BEGIN DATA SECTION
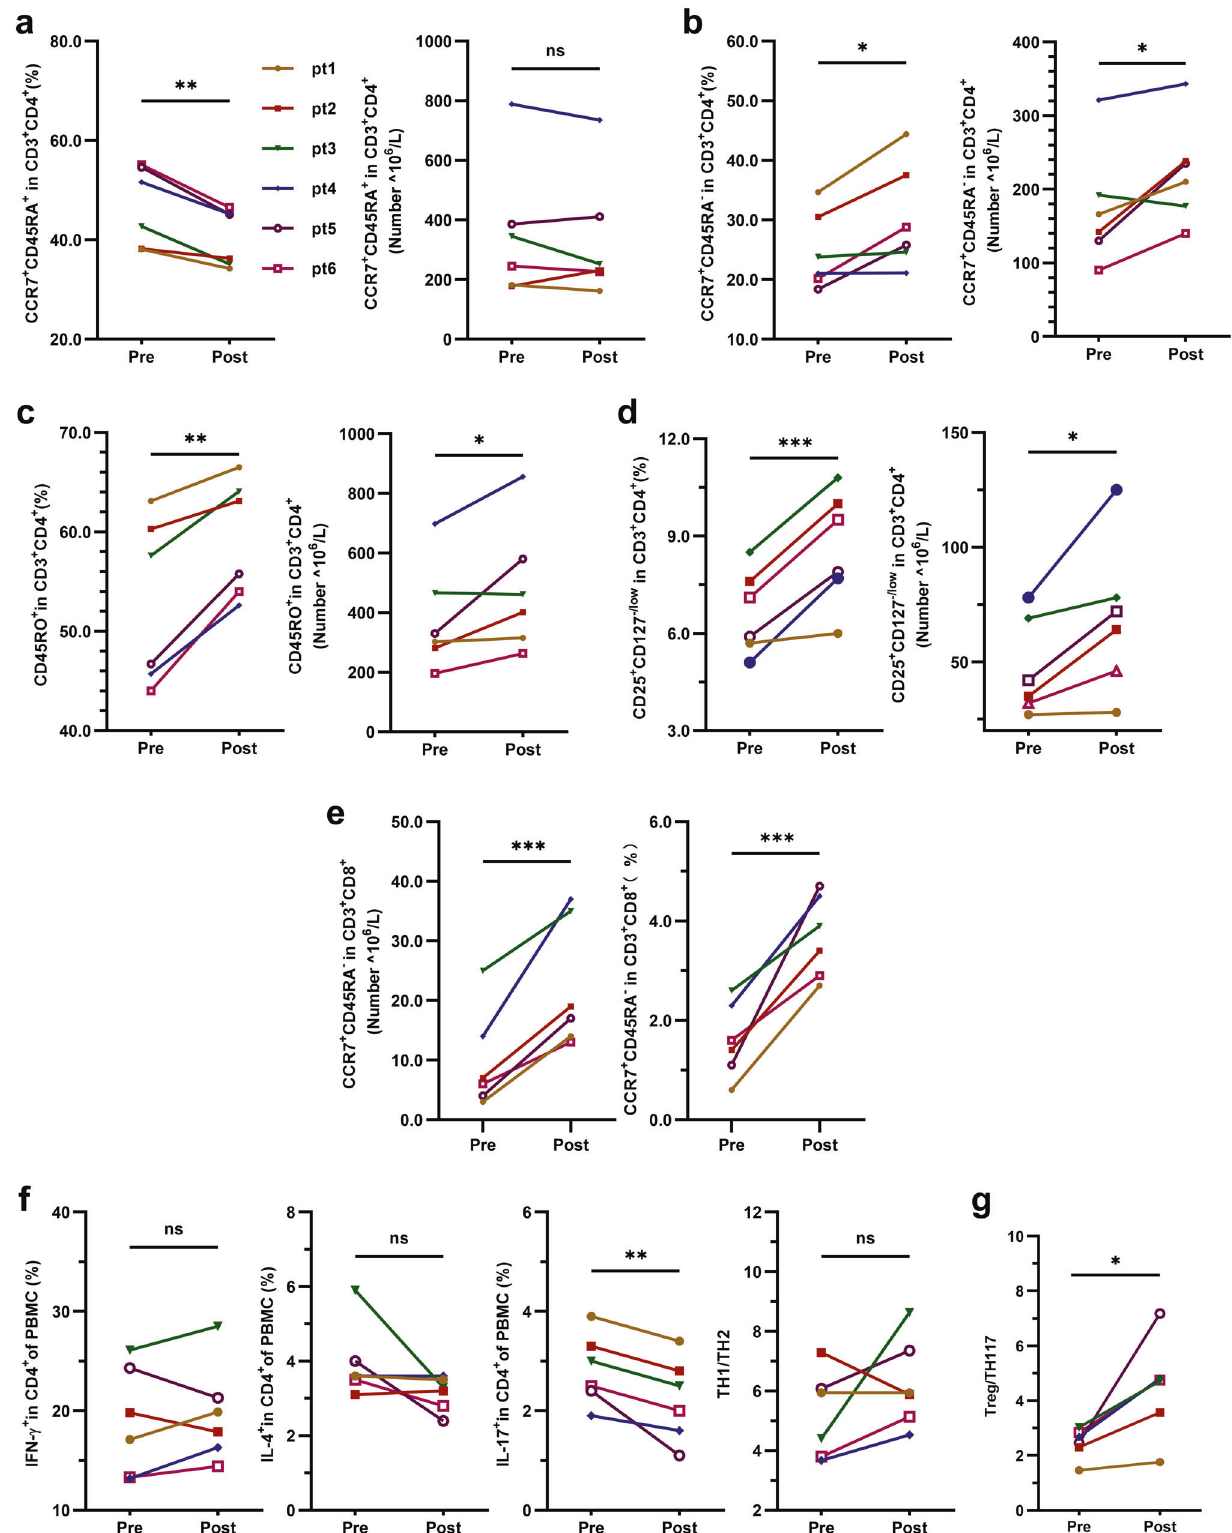
Fig. 7 The changes in T lymphocyte subsets in responders pre- and post-UMSCT. a – e Changes of frequencies and numbers of CD4 naive T, CD4 + TCM, CD4 + memory T, Treg and CD8 + TCM cells in PB in responders ( n = 6, * P < 0.05, ** P < 0.01, *** P < 0.001); f − g Changes of frequencies of Th1, Th2, Th17 and Th1/Th2 and Treg/Th17 in PB in responders ( n = 6, * P < 0.05, ** P < 0.01)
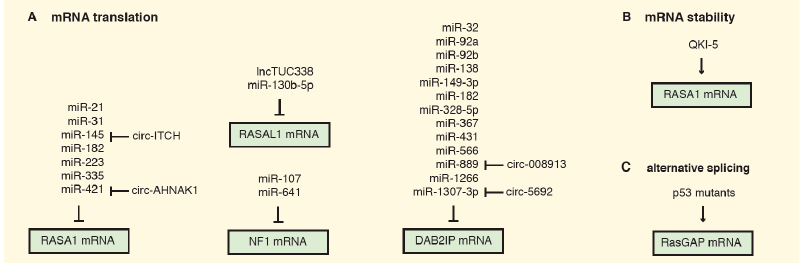
Figure 2. Schematic overview of current evidence for post-transcriptional regulation of RasGAPs. ( A ) MicroRNA-dependent regulation. Both miRNAs and long non-coding RNAs (lncRNA and circ-RNA) are involved in modulating RasGAP mRNA translation both directly and indirectly. ( B ) Control of mRNA stability. Stability of RASA1 mRNA can be fostered by direct binding with the RNA-binding protein Quaking-5 (QKI-5); loss of QKI-5 can reduce RASA1 expression in cancer. ( C ) Control of alternative splicing. Expression of missense p53 mutant proteins enhances the inclusion of cytosine-rich exons in the mRNA of RasGAPs; the encoded proteins show defects in membrane association and reduced Ras inhibitory function.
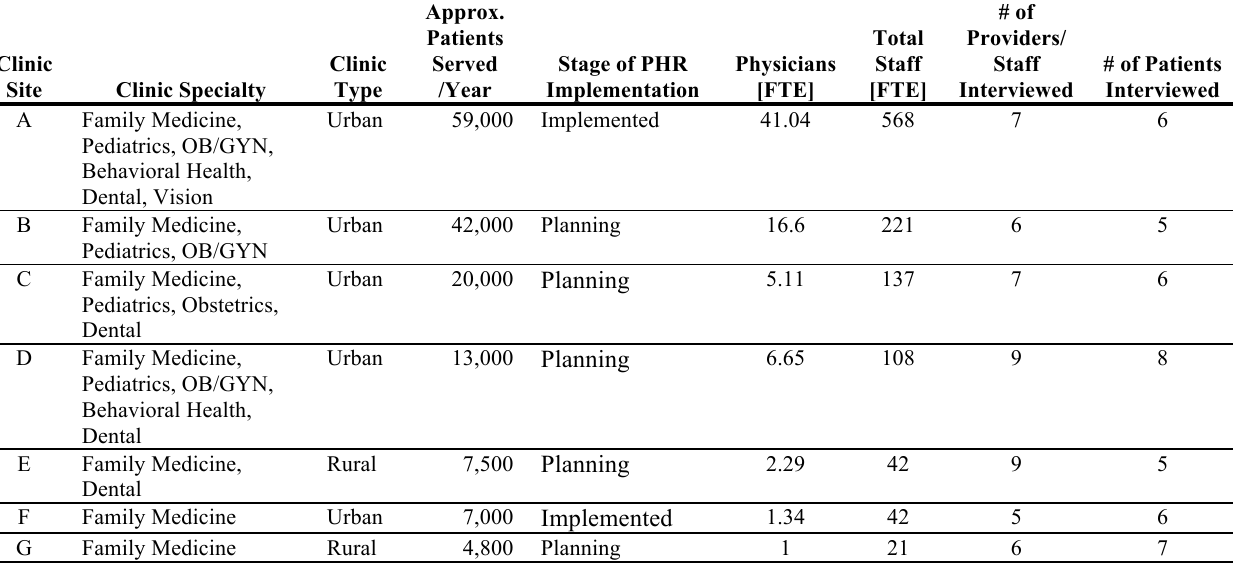
Table 1. Summary Characteristics of Participating CHC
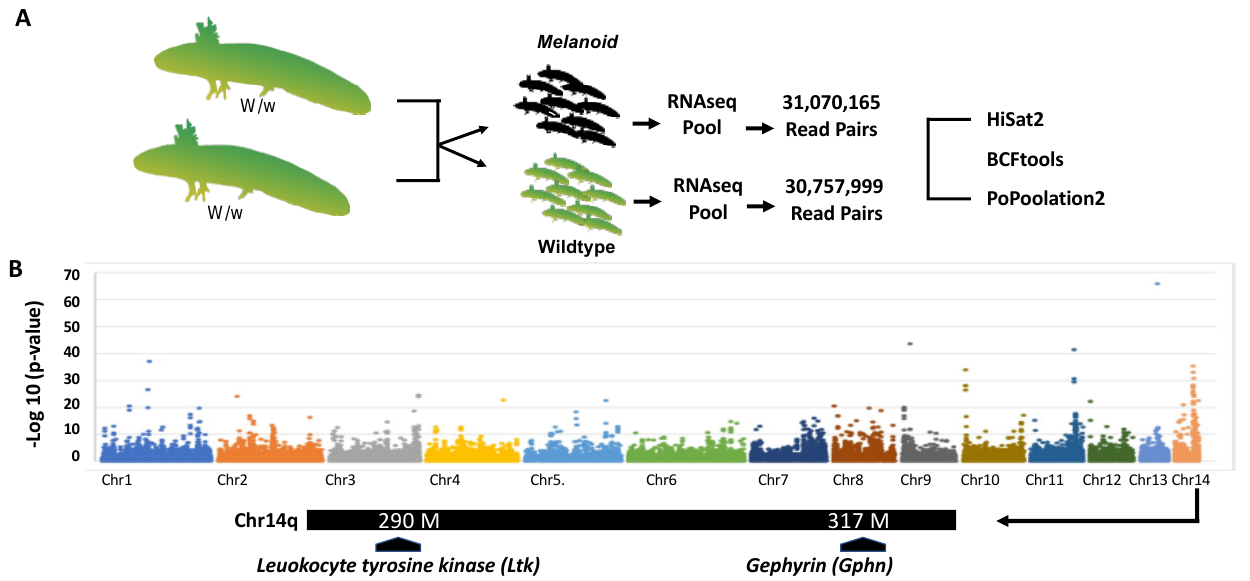
Figure 3. Overview of the bulk segregant RNA-Seq approach used to identify candidate genes for melanoid . ( A ) RNA was isolated for wild-type and melanoid siblings, and >30 m read pairs were generated for each pool. Sequences were aligned to the axolotl genome and used to identify a region of Chr14q that was differentially enriched for SNPs between the pools. ( B ) Map of a Chr14q genomic region showing the positions of Ltk and Gphn . There are at least 70 predicted genes within the interval defined by these two genes.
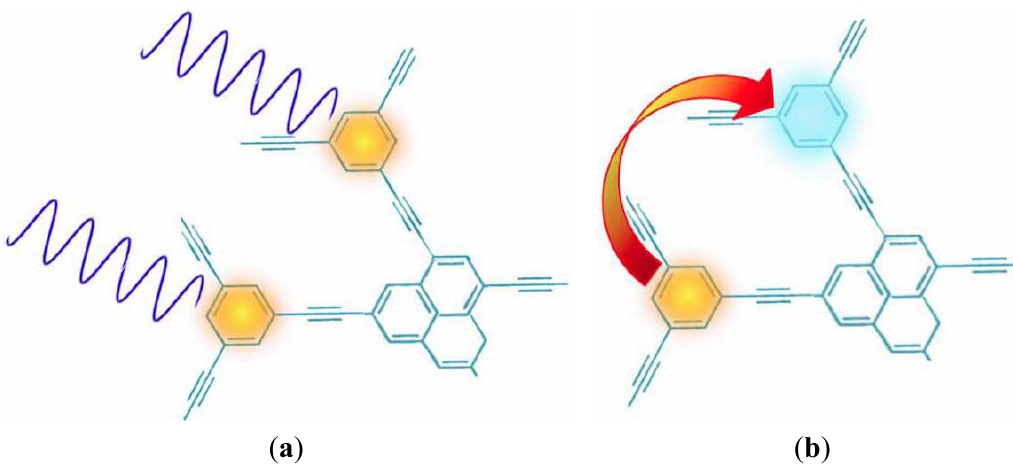
Figure 8. A mechanism for delivering the energy of two photons to a single site (specific dendrimer components shown only for illustration); ( a ) two peripheral antenna chromophores are excited; ( b ) the energy acquired by one of the chromophores is transferred to the other, which becomes doubly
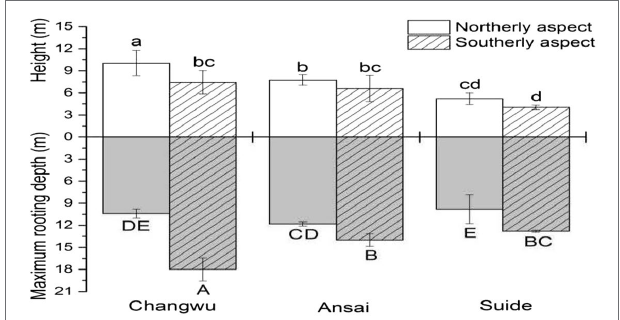
FIGURE 4 | Mean stand heights and the depth of the root front at Changwu, Ansai, and Suide. Vertical bars indicate standard deviations. Lowercase letters indicate significant differences in stand height and uppercase letters indicate significant differences in the depth of the root front (n = 3, p <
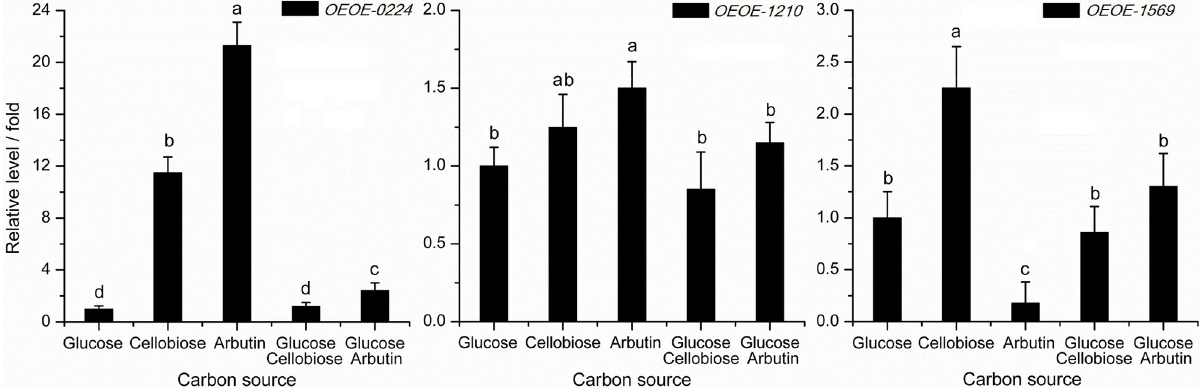
Fig 4. Expression levels of bgl gene in O . oeni SD-2a cultured with different carbon sources. Note: The sample cultured with glucose represented 1 × expression of target gene.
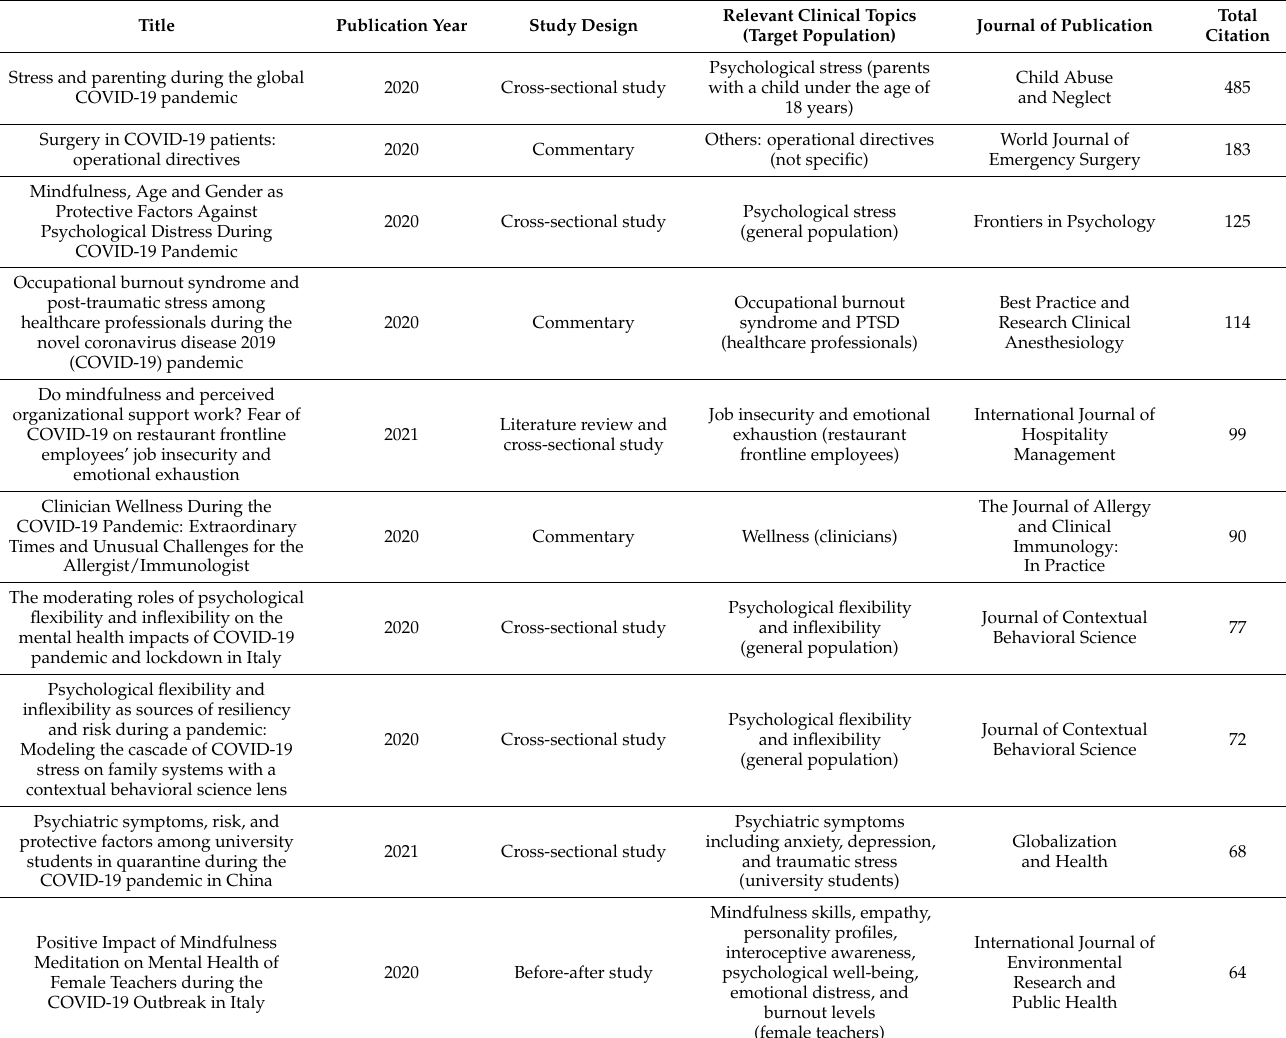
Table 3. Top 10 most frequently cited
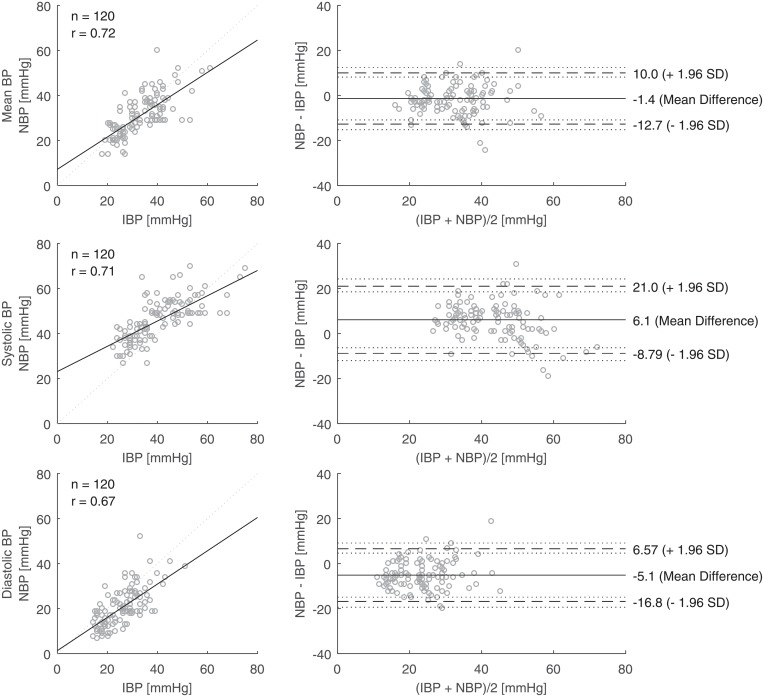
Linear regressions (left; dotted line: Line of equality; r: Pearson correlation coefficient) and Bland-Altman plots (right; dashed lines: Limits of agreement; dotted lines: Confidence intervals) for pairs (n = 120) of invasively (IBP) and non-invasively measured blood pressure (NBP) readings in the first weeks of life obtained from preterm infants born below 28 weeks of gestation.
END DATA SECTION
§ **ACTION ITEM**
Above are records with pictures. Reproduce exactly only the lines from the line with "Figure 8. A" through the line with "FIGURE 4 | Mean", both ends included, and leave the pictures out.

§ **EXERCISE ANSWER**
Figure 8. A mechanism for delivering the energy of two photons to a single site (specific dendrimer components shown only for illustration); ( a ) two peripheral antenna chromophores are excited; ( b ) the energy acquired by one of the chromophores is transferred to the other, which becomes doubly
FIGURE 4 | Mean stand heights and the depth of the root front at Changwu, Ansai, and Suide. Vertical bars indicate standard deviations. Lowercase letters indicate significant differences in stand height and uppercase letters indicate significant differences in the depth of the root front (n = 3, p <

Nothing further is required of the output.